**Requirement 1**
Return the part of the Bayes classifier text starting with "## Definition" and going on through "a probability distribution.", word for word.
**Requirement 2**
In two sentences, summarize the text on the Bayes classifier.

**Passage**
# Bayes classifier

In statistical classification the Bayes classifier minimises the probability of misclassification.[1]

## Definition

Suppose a pair $(X,Y)$ takes values in $\mathbb{R}^d \times \{1,2,\dots,K\}$, where $Y$ is the class label of $X$. This means that the conditional distribution of X, given that the label Y takes the value r is given by

$X\mid Y=r \sim P_r$ for $r=1,2,\dots,K$

where "$\sim$" means "is distributed as", and where $P_r$ denotes a probability distribution.

A classifier is a rule that assigns to an observation X=x a guess or estimate of what the unobserved label Y=r actually was. In theoretical terms, a classifier is a measurable function $C: \mathbb{R}^d \to \{1,2,\dots,K\}$, with the interpretation that C classifies the point x to the class C(x). The probability of misclassification, or risk, of a classifier C is defined as

$\mathcal{R}(C) = \operatorname{P}\{C(X) \neq Y\}.$

The Bayes classifier is

$C^\text{Bayes}(x) = \underset{r \in \{1,2,\dots, K\}}{\operatorname{argmax}} \operatorname{P}(Y=r \mid X=x).$

In practice, as in most of statistics, the difficulties and subtleties are associated with modeling the probability distributions effectively -- in this case, $\operatorname{P}(Y=r \mid X=x)$. The Bayes classifier is one of the useful benchmarks in statistical classification.

The excess risk of a general classifier $C$ (possibly depending on some training data) is defined as $\mathcal{R}(C) - \mathcal{R}(C^\text{Bayes}).$ Thus this non-negative quantity is important for assessing the performance of different classification techniques. A classifier is said to be consistent if the excess risk converges to zero as the size of the training data set tends to infinity.[citation needed]

**Data excerpt**
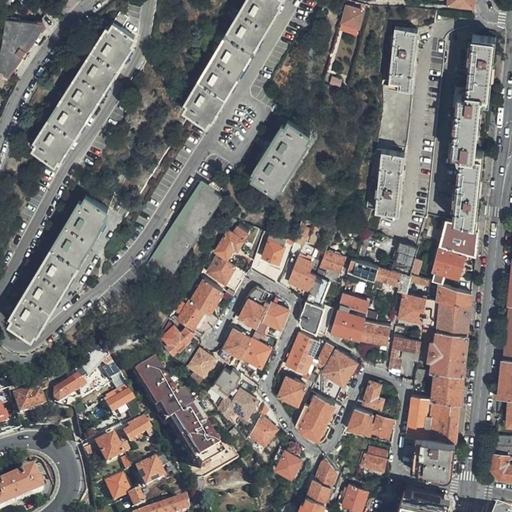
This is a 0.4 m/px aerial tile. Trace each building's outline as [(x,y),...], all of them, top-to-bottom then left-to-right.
[(246,64),(276,15),(280,9),(277,8),(281,0),(246,0),(242,7),(222,41),(194,86),(184,102),(186,104),(183,110),(206,124),(212,114),(215,115),(246,64)] [(365,5),(356,2),(355,7),(347,5),(343,21),(359,25),(365,5)] [(94,106),(118,69),(134,43),(133,42),(136,36),(122,28),(128,18),(117,11),(104,32),(86,60),(59,103),(37,137),(40,138),(33,149),(55,163),(60,156),(62,157),(94,106)] [(25,51),(44,27),(43,22),(7,17),(5,29),(4,45),(0,57),(0,68),(13,77),(29,54),(25,51)] [(428,66),(441,67),(443,41),(427,40),(417,39),(418,29),(409,27),(395,25),(391,47),(386,75),(385,84),(408,88),(404,109),(401,129),(396,151),(414,152),(419,154),(421,130),(425,95),(427,75),(428,66)] [(479,225),(480,215),(477,215),(479,194),(482,167),(484,150),(475,149),(478,125),(480,101),(489,102),(490,90),(494,59),(496,37),(473,34),(471,51),(468,50),(466,59),(470,59),(470,65),(467,88),(456,87),(453,107),(456,107),(455,120),(453,121),(452,126),(454,126),(453,144),(449,144),(447,160),(460,161),(456,194),(453,193),(452,202),(455,202),(453,220),(479,225)] [(413,213),(426,214),(434,133),(441,67),(428,66),(427,75),(425,95),(421,130),(419,154),(418,169),(413,213)] [(278,201),(305,157),(303,156),(307,149),(285,135),(278,145),(276,143),(259,171),(254,179),(256,181),(249,192),(271,206),(275,199),(278,201)] [(394,168),(396,151),(374,147),(372,157),(367,183),(363,206),(386,210),(388,197),(394,168)] [(178,261),(201,229),(223,197),(204,184),(183,213),(149,261),(169,275),(178,261)] [(64,290),(83,259),(105,223),(103,222),(107,215),(83,202),(78,211),(76,210),(54,245),(35,277),(15,308),(12,314),(14,316),(7,326),(31,340),(35,334),(37,335),(64,290)] [(477,247),(479,225),(453,220),(447,218),(441,245),(461,251),(472,254),(476,255),(477,247)] [(225,231),(212,251),(216,253),(217,251),(228,257),(234,246),(238,248),(250,229),(239,223),(234,232),(228,230),(227,232),(225,231)] [(293,244),(292,246),(302,249),(307,234),(303,232),(305,228),(299,226),(294,241),(293,244)] [(264,230),(263,233),(270,235),(263,255),(279,260),(285,242),(293,244),(294,241),(264,230)] [(465,278),(472,254),(461,251),(441,245),(434,270),(437,271),(434,280),(450,284),(452,275),(465,278)] [(330,279),(336,281),(342,264),(345,256),(325,251),(320,265),(325,266),(322,276),(330,279)] [(226,282),(236,266),(218,255),(208,272),(226,282)] [(311,289),(317,274),(310,272),(314,262),(299,257),(290,280),(304,285),(303,286),(311,289)] [(375,278),(375,276),(377,269),(378,265),(351,258),(348,271),(371,277),(375,278)] [(399,283),(401,272),(378,265),(377,269),(375,276),(389,280),(399,283)] [(267,277),(275,281),(280,271),(272,267),(267,277)] [(408,291),(411,274),(401,272),(399,283),(398,289),(403,290),(405,291),(408,291)] [(311,289),(307,299),(321,304),(327,287),(330,279),(322,276),(317,274),(311,289)] [(219,298),(223,290),(204,279),(201,283),(191,300),(205,309),(210,312),(219,298)] [(346,291),(362,294),(364,284),(348,281),(346,291)] [(470,314),(472,292),(462,290),(442,284),(439,300),(428,299),(424,321),(423,329),(434,330),(438,330),(460,332),(468,333),(468,328),(470,314)] [(250,293),(248,297),(249,298),(240,316),(258,325),(263,316),(267,307),(260,302),(263,295),(265,291),(260,287),(258,287),(257,287),(252,290),(250,293)] [(358,298),(344,294),(341,303),(354,307),(367,310),(370,301),(358,298)] [(401,316),(424,321),(428,299),(421,298),(405,295),(401,316)] [(305,327),(326,334),(329,324),(332,313),(334,308),(321,304),(307,299),(303,307),(302,312),(299,324),(305,327)] [(205,309),(191,300),(187,307),(182,305),(179,311),(183,313),(179,320),(194,328),(205,309)] [(258,325),(256,330),(266,334),(268,329),(267,329),(269,322),(281,327),(288,308),(271,302),(265,316),(263,316),(258,325)] [(333,330),(343,332),(362,336),(365,321),(366,315),(359,313),(339,308),(335,322),(333,330)] [(374,341),(388,343),(391,324),(385,324),(378,323),(365,321),(362,336),(361,338),(374,341)] [(185,343),(195,333),(186,327),(181,332),(174,326),(163,336),(169,344),(167,346),(174,354),(179,350),(181,351),(186,344),(185,343)] [(227,343),(245,351),(250,341),(252,336),(234,327),(231,334),(227,343)] [(396,327),(395,335),(405,337),(406,331),(406,329),(399,327),(396,327)] [(423,329),(422,337),(434,338),(434,330),(423,329)] [(245,351),(242,356),(262,366),(271,347),(275,348),(278,340),(266,334),(256,330),(252,336),(250,341),(245,351)] [(334,337),(340,341),(343,332),(333,330),(331,336),(334,337)] [(465,358),(468,333),(460,332),(438,330),(437,342),(433,341),(429,363),(433,363),(432,371),(463,375),(465,358)] [(318,341),(299,334),(286,365),(305,373),(318,341)] [(390,371),(399,376),(404,349),(419,352),(421,340),(405,337),(395,335),(393,345),(389,367),(390,371)] [(89,376),(109,355),(101,341),(81,365),(89,376)] [(223,345),(219,354),(221,355),(229,363),(231,364),(237,353),(242,356),(245,351),(227,343),(225,346),(223,345)] [(323,367),(334,348),(326,344),(315,362),(323,367)] [(216,358),(201,348),(190,366),(205,375),(216,358)] [(336,399),(357,363),(336,351),(323,373),(332,378),(324,392),(336,399)] [(150,399),(160,417),(168,413),(185,442),(196,461),(198,463),(221,449),(203,419),(191,399),(183,403),(170,382),(153,354),(131,367),(150,399)] [(218,360),(226,366),(229,363),(221,355),(218,360)] [(511,398),(511,358),(505,358),(502,387),(501,397),(511,398)] [(114,378),(120,375),(112,361),(107,364),(114,378)] [(226,366),(214,383),(228,393),(233,386),(235,386),(239,380),(238,379),(242,373),(236,368),(234,367),(231,371),(226,366)] [(460,401),(463,375),(432,371),(417,369),(415,379),(415,386),(422,387),(424,376),(436,378),(433,398),(460,401)] [(193,370),(188,374),(194,381),(198,377),(193,370)] [(68,394),(83,384),(78,377),(56,391),(57,398),(60,402),(69,396),(68,394)] [(298,406),(305,388),(285,380),(278,398),(298,406)] [(231,402),(224,414),(228,418),(233,410),(247,418),(258,400),(253,396),(257,391),(243,382),(231,402)] [(376,398),(380,386),(369,383),(363,405),(380,410),(383,400),(376,398)] [(134,405),(137,404),(126,384),(112,393),(115,400),(107,404),(112,413),(132,402),(134,405)] [(44,405),(40,391),(33,393),(31,389),(15,394),(21,412),(44,405)] [(0,394),(0,419),(4,419),(2,412),(0,405),(0,404),(12,401),(10,395),(4,397),(3,393),(0,394)] [(458,422),(460,401),(433,398),(412,396),(409,417),(407,435),(411,436),(417,437),(443,440),(456,441),(458,422)] [(305,406),(295,428),(299,430),(303,435),(318,442),(334,406),(315,397),(310,408),(305,406)] [(226,399),(220,408),(224,414),(231,402),(226,399)] [(249,433),(247,438),(248,440),(252,435),(265,445),(278,428),(265,416),(269,410),(265,403),(258,416),(249,433)] [(372,415),(356,411),(349,431),(369,436),(369,435),(372,426),(369,425),(372,415)] [(168,413),(160,417),(189,467),(193,475),(232,452),(225,444),(203,419),(221,449),(198,463),(196,461),(185,442),(168,413)] [(151,434),(154,432),(145,417),(128,424),(131,430),(125,433),(130,441),(149,430),(151,434)] [(388,439),(391,420),(377,417),(375,426),(372,426),(369,435),(388,439)] [(511,434),(505,434),(497,434),(494,458),(493,469),(502,479),(511,480),(511,434)] [(123,455),(113,435),(97,442),(106,463),(123,455)] [(454,469),(456,441),(443,440),(417,437),(415,447),(412,470),(411,471),(442,476),(444,475),(454,469)] [(256,441),(251,445),(255,451),(261,446),(256,441)] [(385,460),(389,460),(390,448),(370,443),(367,453),(362,451),(361,456),(364,457),(363,464),(384,469),(385,460)] [(280,446),(274,459),(280,462),(276,468),(292,475),(300,456),(280,446)] [(163,465),(171,462),(165,452),(157,456),(163,465)] [(338,468),(327,456),(322,460),(317,473),(323,476),(323,477),(333,480),(338,468)] [(125,471),(131,468),(127,458),(121,461),(125,471)] [(163,478),(155,459),(137,468),(146,486),(163,478)] [(42,490),(32,467),(0,481),(0,508),(13,502),(37,492),(42,490)] [(258,511),(250,467),(243,469),(199,477),(202,493),(205,511),(258,511)] [(114,499),(128,493),(130,493),(122,475),(106,482),(114,499)] [(309,493),(325,499),(331,484),(314,477),(309,493)] [(361,511),(368,489),(350,483),(349,487),(346,486),(342,497),(345,498),(343,505),(361,511)] [(446,511),(448,507),(441,496),(424,492),(404,488),(396,511),(446,511)] [(136,510),(146,506),(140,489),(130,493),(128,493),(136,510)] [(320,511),(325,499),(309,493),(304,492),(297,508),(300,509),(298,511),(320,511)] [(180,511),(188,510),(186,498),(158,507),(148,510),(142,511),(180,511)] [(292,501),(282,505),(283,509),(295,503),(296,500),(292,501)]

**Task result 1**
## Definition

Suppose a pair $(X,Y)$ takes values in $\mathbb{R}^d \times \{1,2,\dots,K\}$, where $Y$ is the class label of $X$. This means that the conditional distribution of X, given that the label Y takes the value r is given by

$X\mid Y=r \sim P_r$ for $r=1,2,\dots,K$

where "$\sim$" means "is distributed as", and where $P_r$ denotes a probability distribution.

**Task result 2**
The Bayes classifier assigns an observation x to the class r that maximizes P(Y = r | X = x), and it minimizes the probability of misclassification, or risk. It is a useful benchmark in statistical classification: a general classifier's excess risk is its risk minus that of the Bayes classifier, and a classifier is called consistent if this excess risk converges to zero as the size of the training data set tends to infinity.